World's Greenest Commercial Building
At first glance, one can’t help but notice the roof, which cantilevers out over the walls – extending like an umbrella over the building. It houses a solar array that is sized to provide 100% of the buildings energy needs (not an easy feat in such a dreary city). Not only that, but it is also designed to collect enough rain to be stored and filtered to suffice the building’s water demand. All building materials used for the project come from within 300 miles of the site – the stone used for all the concrete in the building comes from 30 miles away. All the wood in the building – and there’s a lot of it – is 100% FSC Certified and none of the building materials contain any traces of the 362 toxic chemicals red-listed by the Living Building Institute. The “irresistible staircase” entices occupants to walk up instead of use the elevator by offering stunning views of the city – and all occupants will benefit from natural daylighting.

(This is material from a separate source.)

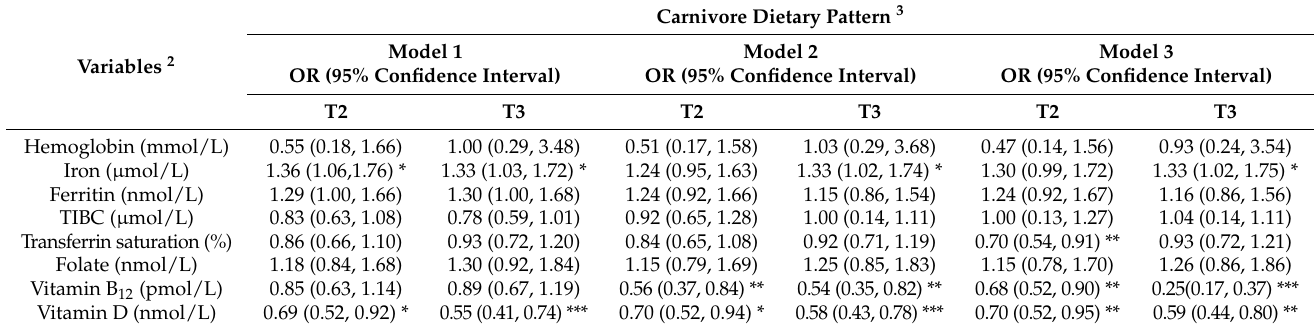
1 Three different models were performed in binomial logistic regression analysis: model 1, crude model; model 2, adjusted for age, region of residence, parity, and trimester; and model 3, adjusted for age, region of residence, parity, trimester, and daily dietary intake, such as energy (kcal), carbohydrate (% of energy), protein (g and % of energy), fat (g and % of energy), iron (mg), folate ( µ g), and vitamin D ( µ g). 2 Variables were divided into two levels on the basis of cutoff values in serum: hemoglobin, 6.52 mmol/L (10.5 g/dL); iron, 10.7 µ mol/L (60 µ g/dL), ferritin, 0.034 nmol/L (15 ng/mL); TIBC, 42.96 µ mol/L (240 µ g/dL); transferrin saturation, 16%; folate,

Unlike traditional commercial buildings, which aren’t built to last much more than a few decades, the Bullitt Center is a 250 year structure built from heavy timber, concrete, and steel. The high performance envelope, or “skin”, has a 50 year lifespan and will be replaced as needed. The active solar controlled photovoltaic system has a 25 year lifespan and will either be repaired or changed out with the latest technology at the time of replacement. This understanding of varying lifespans will allow the building to keep its structural integrity, while staying relevant for centuries.

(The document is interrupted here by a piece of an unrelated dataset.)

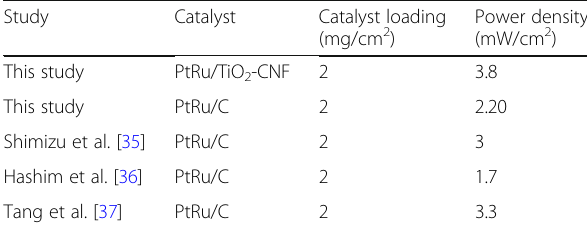
Table 7 Comparison of the single-cell performance results with the previous study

The Bullitt center is expected to be 80% more energy efficient than the average high-rise office building in the region. Perhaps more impressively, the building aims to be twice as efficient as the next “greenest” office building in Seattle (which is city at the forefront of the sustainable building movement). “If you took just the office buildings in the United States today, and reduced their energy consumption by half, you would be saving twice as much energy every year as America imports from the Middle-East,” explains Bullitt Foundation president Denis Hayes. The building will utilize radiant heating and cooling, a ground source heat exchanger, and a sophisticated heat recovery air system. It will be naturally ventilated and incorporate night flush cooling. The buildings 575 rooftop solar panels that stretch over 14,300sf will generate 240,000 kilowatt hours per year and provide 100% of the buildings energy needs. One of the most unique and interesting aspects of the buildings energy plan is an internal cap and trade system where each tenant is given an energy budget. "If they can operate their business within that energy budget, the Bullitt Foundation will write the check to pay their utilities bills," says Joe David of Point 32. "So a tenant who can live within their energy budget will never have to pay a utility bill while officing here."

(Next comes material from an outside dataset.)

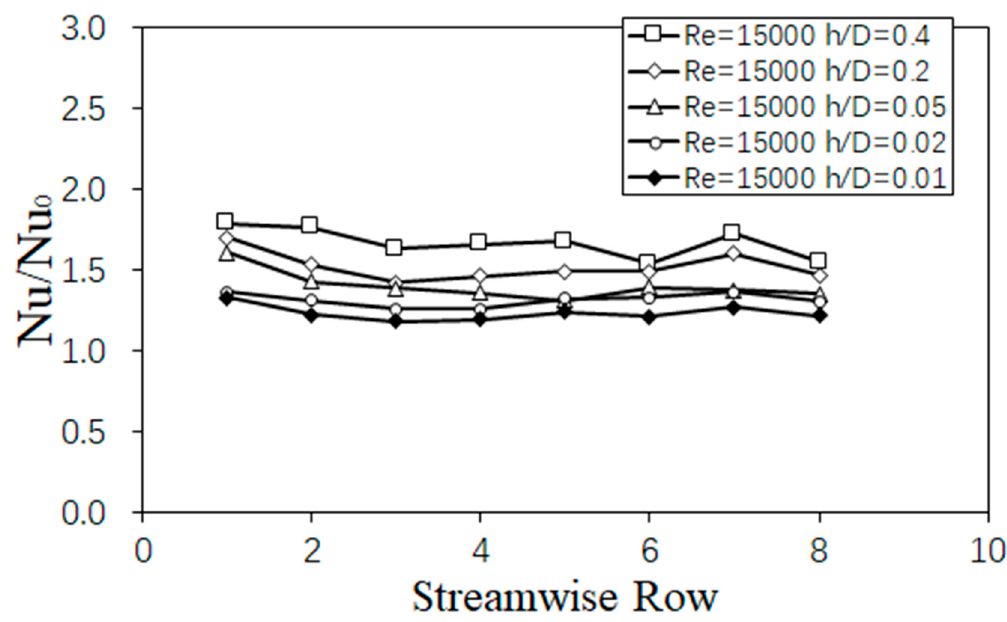
Figure 19. Spatially averaged Nusselt number ratios as dependent on streamwise row location, for micro cooling units height, for Re (cid:2920) = 15,000.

The solar panel roof will also act as a rainwater collection system. The water that is collected will be funneled into a 56,000 gallon cistern where is can be stored, filtered, and purified until it is clean enough to drink. The goal will be to harvest enough rain to meet all the water demands of the building. There is one small hurdle though – it is currently illegal to convert rainwater into potable water. The plan is to collect data over the course of the first year of operation and work with local and federal policymakers to make the necessary regulatory changes. For now, they will use potable water from the city.
All greywater produced in the building will be collected in a 400 gallon tank and filtered through a roof garden. It will then be channeled outside into a drain field where it can help to recharge the groundwater. The building has the first 6-story composting toilet system, allowing all human waste to eventually be used as fertilizer nearby.
We won’t know if the Bullitt Center meets the mark set by the Living Building Challenge until a year after operation. If it is able to perform as it is expected to, it will be the certainly be one of the best examples of energy efficient building design to date. “It’s impossible to say that something’s impossible if it exists,” says Hayes, “and I wanted to get something that was concrete out there – that was functioning – that would serve as an example – because once you do something, then it becomes thinkable for everybody else to do it.”